The IMO Codes also require at least two devices for indicating cargo temperatures, one placed at the bottom of the cargo tank and the second near the top of the tank, below the highest allowable liquid level. It is necessary to be aware of the lowest temperatures to which the cargo tanks steel can be exposed and these values should be marked on the temperature gauges.

Where cargo is carried in Type A tanks below -55 °C, the IMO Codes call for temperature-indicating devices within the insulation or on the hull structure adjacent to the cargo containment systems. The devices should be set to provide adequate warning prior to the lowest temperature for the hull steel being approached.

The Codes also call for temperature devices to be fitted to certain tanks in order to monitor the cargo system during cool down and warm-up operations to avoid undue thermal stresses being set up.

Gas detection systems

The provision of efficient gas detection systems on board gas tankers is of great importance. The IMO Codes call for every gas carrier to have a fixed gas detection system with audible and visual alarms on the navigating bridges in the cargo control room and at the gas detector readout location.

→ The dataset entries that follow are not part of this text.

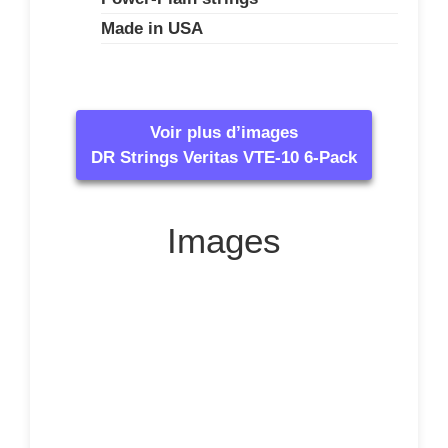
Made in USA
Voir plus d’images
DR Strings Veritas VTE-10 6-Pack
Images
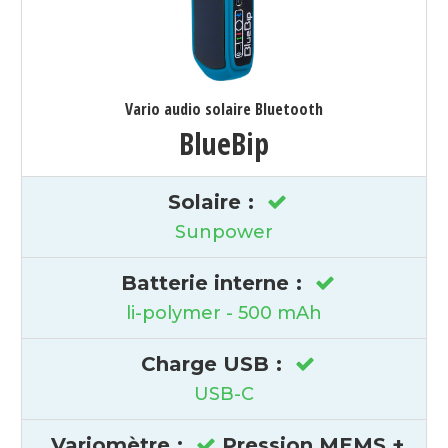
Vario audio solaire Bluetooth
BlueBip
Solaire
:
Sunpower
Batterie interne
:
li-polymer - 500 mAh
Charge USB
:
USB-C
Variomètre
:
Pression MEMS +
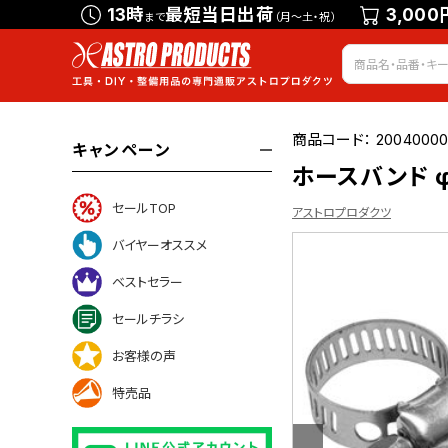
13時
最短当日出荷
3,000
まで
（月～土・祝）
商品コード：
20040000
キャンペーン
ホースバンド φ
セールTOP
アストロプロダクツ
バイヤーオススメ
ベストセラー
いて
セールチラシ
お客様の声
特売品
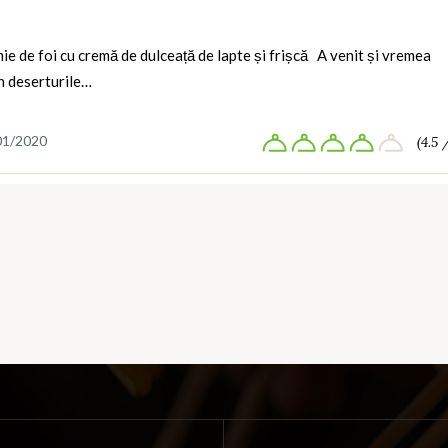
ie de foi cu cremă de dulceață de lapte și frișcă A venit și vremea
n deserturile…
01/2020
(4.5 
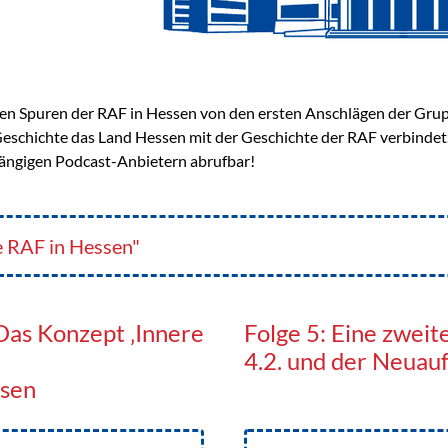
den Spuren der RAF in Hessen von den ersten Anschlägen der Gru
Geschichte das Land Hessen mit der Geschichte der RAF verbindet
 gängigen Podcast-Anbietern abrufbar!
e RAF in Hessen"
 Das Konzept ‚Innere
Folge 5: Eine zwei
4.2. und der Neuau
ssen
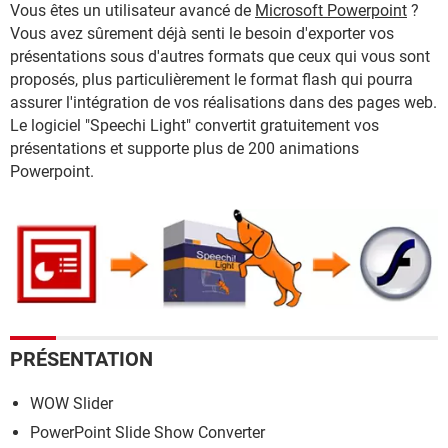
Vous êtes un utilisateur avancé de
Microsoft Powerpoint
?
Vous avez sûrement déjà senti le besoin d'exporter vos
présentations sous d'autres formats que ceux qui vous sont
proposés, plus particulièrement le format flash qui pourra
assurer l'intégration de vos réalisations dans des pages web.
Le logiciel "Speechi Light" convertit gratuitement vos
présentations et supporte plus de 200 animations
Powerpoint.
PRÉSENTATION
WOW Slider
PowerPoint Slide Show Converter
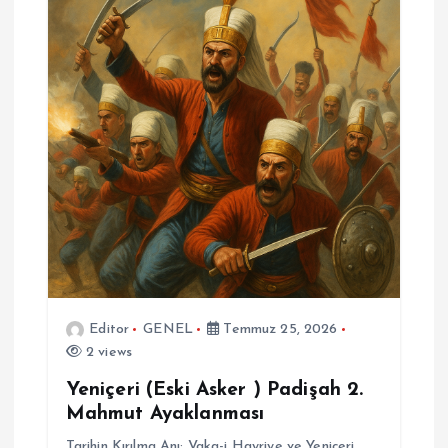
Editor
GENEL
Temmuz 25, 2026
2 views
Yeniçeri (Eski Asker ) Padişah 2.
Mahmut Ayaklanması
Tarihin Kırılma Anı: Vaka-i Hayriye ve Yeniçeri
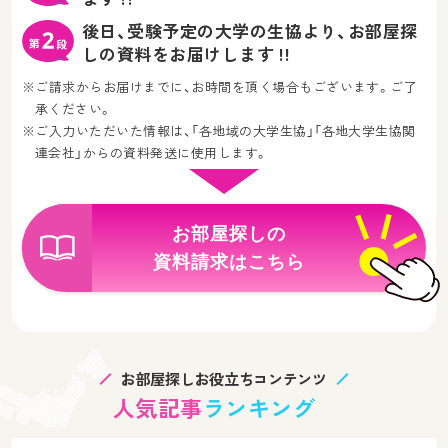
後日、受験予定の大学の生協より、お部屋探
しの資料をお届けします !!
※ご請求からお届けまでに、お時間を頂く場合もございます。ご了
承ください。
※ご入力いただいた情報は、「各地域の大学生協」「各地大学生協関
連会社」からの資料発送に使用します。
お部屋探しの
資料請求はこちら
お部屋探しお役立ちコンテンツ
人気記事
ランキング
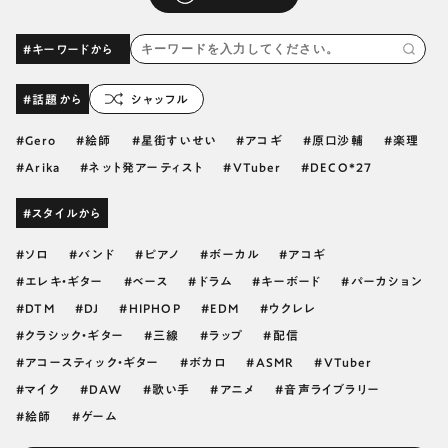
#キーワードから
#話題から
シャッフル
Gero
絵師
星街すいせい
アコギ
原口沙輔
楽理
Arika
ネット発アーティスト
VTuber
DECO*27
#スタイルから
ソロ
バンド
ピアノ
ボーカル
アコギ
エレキ・ギター
ベース
ドラム
キーボード
パーカション
DTM
DJ
HIPHOP
EDM
ウクレレ
クラシック・ギター
三線
ラップ
配信
アコースティック・ギター
ボカロ
ASMR
VTuber
マイク
DAW
歌い手
アニメ
音声ライブラリー
絵師
ゲーム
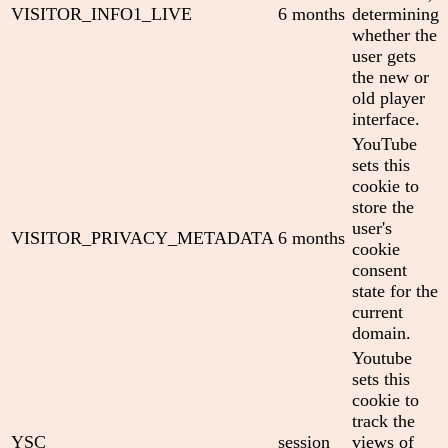
VISITOR_INFO1_LIVE
6 months
determining
whether the
user gets
the new or
old player
interface.
YouTube
sets this
cookie to
store the
user's
VISITOR_PRIVACY_METADATA
6 months
cookie
consent
state for the
current
domain.
Youtube
sets this
cookie to
track the
YSC
session
views of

Detector heads must be provided in the following:

  • (a) Cargo compressor room.
  • (h) Electric motor rooms.
  • (c) Cargo control rooms unless classified as gas-safe.
  • (d) Enclosed spaces such as hold spaces and interbarrier spaces excepting hold spaces containing Type C cargo tanks.
  • (c) Air locks.
  • (f) Vent hoods and gas to E.R. supply ducts (LNG ships only).

The detector heads should be sited with due regard to the density of the vapours of the cargo being carried, i.e. heavier than air vapours at low level and lighter-than-air vapours at high level. The sensing units from the gas detection system are normally located in the cargo control room, if fitted, or the wheelhouse.

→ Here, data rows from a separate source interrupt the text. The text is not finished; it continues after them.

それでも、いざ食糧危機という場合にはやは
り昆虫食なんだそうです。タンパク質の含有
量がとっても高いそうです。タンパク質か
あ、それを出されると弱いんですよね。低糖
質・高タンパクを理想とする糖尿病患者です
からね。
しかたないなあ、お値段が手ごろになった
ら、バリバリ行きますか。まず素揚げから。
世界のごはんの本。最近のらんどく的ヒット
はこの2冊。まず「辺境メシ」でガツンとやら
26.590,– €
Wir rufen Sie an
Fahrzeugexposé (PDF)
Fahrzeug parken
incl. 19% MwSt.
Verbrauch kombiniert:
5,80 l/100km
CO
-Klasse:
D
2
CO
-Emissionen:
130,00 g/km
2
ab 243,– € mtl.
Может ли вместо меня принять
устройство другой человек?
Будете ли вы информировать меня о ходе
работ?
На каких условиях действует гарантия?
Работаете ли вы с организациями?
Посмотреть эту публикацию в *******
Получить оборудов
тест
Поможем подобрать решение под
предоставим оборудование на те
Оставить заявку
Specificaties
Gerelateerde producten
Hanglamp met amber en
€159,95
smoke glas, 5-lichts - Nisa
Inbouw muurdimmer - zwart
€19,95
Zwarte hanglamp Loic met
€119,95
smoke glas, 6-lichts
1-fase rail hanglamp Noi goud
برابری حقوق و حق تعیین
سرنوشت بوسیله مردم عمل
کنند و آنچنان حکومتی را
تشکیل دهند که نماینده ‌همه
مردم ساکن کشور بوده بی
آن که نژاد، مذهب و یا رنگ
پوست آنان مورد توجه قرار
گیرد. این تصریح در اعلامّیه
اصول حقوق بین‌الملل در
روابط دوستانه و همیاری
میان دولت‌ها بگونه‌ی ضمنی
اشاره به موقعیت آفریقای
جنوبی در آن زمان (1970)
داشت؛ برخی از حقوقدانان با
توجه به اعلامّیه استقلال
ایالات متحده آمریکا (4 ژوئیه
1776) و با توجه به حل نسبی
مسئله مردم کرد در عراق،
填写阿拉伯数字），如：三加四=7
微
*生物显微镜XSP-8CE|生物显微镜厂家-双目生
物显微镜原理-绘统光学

Provision should be made for regular testing of the installation; span gas of a certified mixture for calibration purposes should be readily available and permanently piped if possible. Sampling and analysing from each detector head is done continuously and sequentially; the Codes call for sampling intervals from any one space generally not exceeding 30 minutes. Alarms should be activated when the vapour concentration reaches 30 % LFL.

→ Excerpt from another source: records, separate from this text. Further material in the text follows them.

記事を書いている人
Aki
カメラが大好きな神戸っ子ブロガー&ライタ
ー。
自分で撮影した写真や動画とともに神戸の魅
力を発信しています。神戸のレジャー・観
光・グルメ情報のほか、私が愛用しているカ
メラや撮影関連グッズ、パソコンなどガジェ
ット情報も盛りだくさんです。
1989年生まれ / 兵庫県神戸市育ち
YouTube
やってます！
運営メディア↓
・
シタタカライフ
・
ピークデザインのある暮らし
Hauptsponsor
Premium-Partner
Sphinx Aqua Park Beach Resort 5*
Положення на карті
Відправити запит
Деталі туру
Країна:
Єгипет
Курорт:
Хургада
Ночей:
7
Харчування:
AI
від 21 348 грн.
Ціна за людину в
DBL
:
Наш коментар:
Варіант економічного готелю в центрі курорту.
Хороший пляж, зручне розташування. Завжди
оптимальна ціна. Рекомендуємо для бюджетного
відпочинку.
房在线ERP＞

In addition to the fixed gas detection system, every vessel must have at least two sets of portable gas detection equipment, together with means for measuring oxygen levels in inert atmospheres. It is of fundamental importance that all personnel on gas carriers are familiar with gas detection equipment and its operating principles. Manufacturer’s instructions should always be fully read and understood.